RaNTS aND RaVEs

Egads! welcome to the ever changing rants and raves page giving you the new, local and global, outlooks on life and just ideas and thoughts from myself and submitted by people like you. Well maybe not you.... For one thing why do people get so offended these days? I could care less what someone said about me and if people are really secure about themselves they'd lighten up and know how to take criticism whether jokingly or offensive. I never owned a slave or was one, or wandered for 40 years in the desert after being chased out of Egypt, I haven't burned any witches or been persecuted by the Turks and neither have you so shut the f@#$ up! now go rant and rave and be yourself!

the future is here

GAWDAMWIT! Im in a pissy mood. I was just thinking..where the hell are all of our flying cars and meals in a pill? 30 years ago people would speak of 2001 and on, as being a new and exciting time of mystery and adventure. Instead i still see kids riding around the middle of a forest town in a volkswagen gremlin riding down a road thats been under construction for damn near ten years now. And where can i get a damn laser gun? Im tired of waiting. We're supposed to be defending the universe by now against evil aliens and deathstars and what have you, but what do i get instead? A GAWDAMN volkswagen gremlin on crapandahalf drive to go get a burger and frys at wendys. Whatever happened to eating a meal in the form of a pill? Now that would be nice, you wouldn't have to take your girlfriend out to eat at the finest restraunt in town and have her order a frikin' eighteen dollar salad where she could have got anywhere else. You could just toss her a pill. And they would be economical as well as fast. Because lets face it, your not really interested in the meal are you? ARE YOU?! NO YOU DON"T HAVE YOUR MIND ON EATING DO YOU? YEAH i see you grinning, don't think I don't know how these things work, this is the 21st century!! We may not have "laser beams" and "flying cars" but we still have the backseat of our volkswagen gremlin!
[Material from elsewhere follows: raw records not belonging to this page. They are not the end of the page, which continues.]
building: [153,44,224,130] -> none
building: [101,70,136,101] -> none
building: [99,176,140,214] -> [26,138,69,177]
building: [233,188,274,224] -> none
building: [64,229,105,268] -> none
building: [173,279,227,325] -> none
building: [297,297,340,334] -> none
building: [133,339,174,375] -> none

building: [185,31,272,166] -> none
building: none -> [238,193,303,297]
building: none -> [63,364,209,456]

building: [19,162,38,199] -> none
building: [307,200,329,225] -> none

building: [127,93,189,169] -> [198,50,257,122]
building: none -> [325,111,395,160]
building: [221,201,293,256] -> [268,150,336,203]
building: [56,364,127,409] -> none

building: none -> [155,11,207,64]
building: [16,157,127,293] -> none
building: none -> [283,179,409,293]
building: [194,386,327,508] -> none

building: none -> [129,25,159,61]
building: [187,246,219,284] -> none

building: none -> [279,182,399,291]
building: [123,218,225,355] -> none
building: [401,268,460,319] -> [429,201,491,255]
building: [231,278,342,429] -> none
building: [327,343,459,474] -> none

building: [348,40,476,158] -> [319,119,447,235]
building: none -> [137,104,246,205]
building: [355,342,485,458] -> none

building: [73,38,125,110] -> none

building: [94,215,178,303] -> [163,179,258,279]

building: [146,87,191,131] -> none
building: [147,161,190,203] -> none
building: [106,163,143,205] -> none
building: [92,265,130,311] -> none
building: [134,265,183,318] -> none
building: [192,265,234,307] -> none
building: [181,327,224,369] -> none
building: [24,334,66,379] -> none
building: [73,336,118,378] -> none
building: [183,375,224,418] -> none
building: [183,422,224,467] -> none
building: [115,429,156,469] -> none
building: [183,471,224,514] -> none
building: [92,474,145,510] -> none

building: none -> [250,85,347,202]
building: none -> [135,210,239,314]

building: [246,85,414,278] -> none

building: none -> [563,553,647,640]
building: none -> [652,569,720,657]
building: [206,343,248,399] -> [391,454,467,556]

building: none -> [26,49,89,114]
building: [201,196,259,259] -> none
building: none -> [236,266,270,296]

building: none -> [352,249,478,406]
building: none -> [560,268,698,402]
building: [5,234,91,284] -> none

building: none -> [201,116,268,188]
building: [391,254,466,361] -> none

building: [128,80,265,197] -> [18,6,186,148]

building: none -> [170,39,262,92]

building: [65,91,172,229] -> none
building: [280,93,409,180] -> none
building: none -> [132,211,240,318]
Paul... The Brand Ball Spanking New Sport of the 21st Century

This game is called amkbfhoozumpauliiijgn but is pronouced paul, yes all the other letters are silent as this game originated in the island Pusiewithouthair. It is an exciting and fascinating game of billiards except there is no pool stick, you make wacking motions at the balls with your hands. And you try to get all the balls in the opponents sacks. Whoever has the least amount of balls in there sack wins! Would you think the person with the biggest sack wins? OF COURSE NOT!! The bigger the sack, the more balls they have and thats no way to win the fascinating game of amkbfhoozumpauliiijgn. And there are rules 2 the game. Theres a ref in the middle of the amkbfhoozumpauliiijgn table watching as the players wack there balls into the other peoples sacks. You have to wear 220 pounds of shoulder pads and protection that way if a ball hits your fingers or something worse you wont get hurt, just to be on the safe side. The rules and regulations of the game call for the referee only to wear specially sanctionced black and white boxer briefs to allow for faster reflexes and motions to better call the game and to easily identify him. He also needs to stand on top of the table to see everything. If you referee a game and you are female, same rule applies you only wear boxers as tops cause distractions. Now by following these simple rules of the game you can enjoy the hardcore smashmouth trashtalking in your face ball wacking fun for the whole family good times of amkbfhoozumpauliiijg.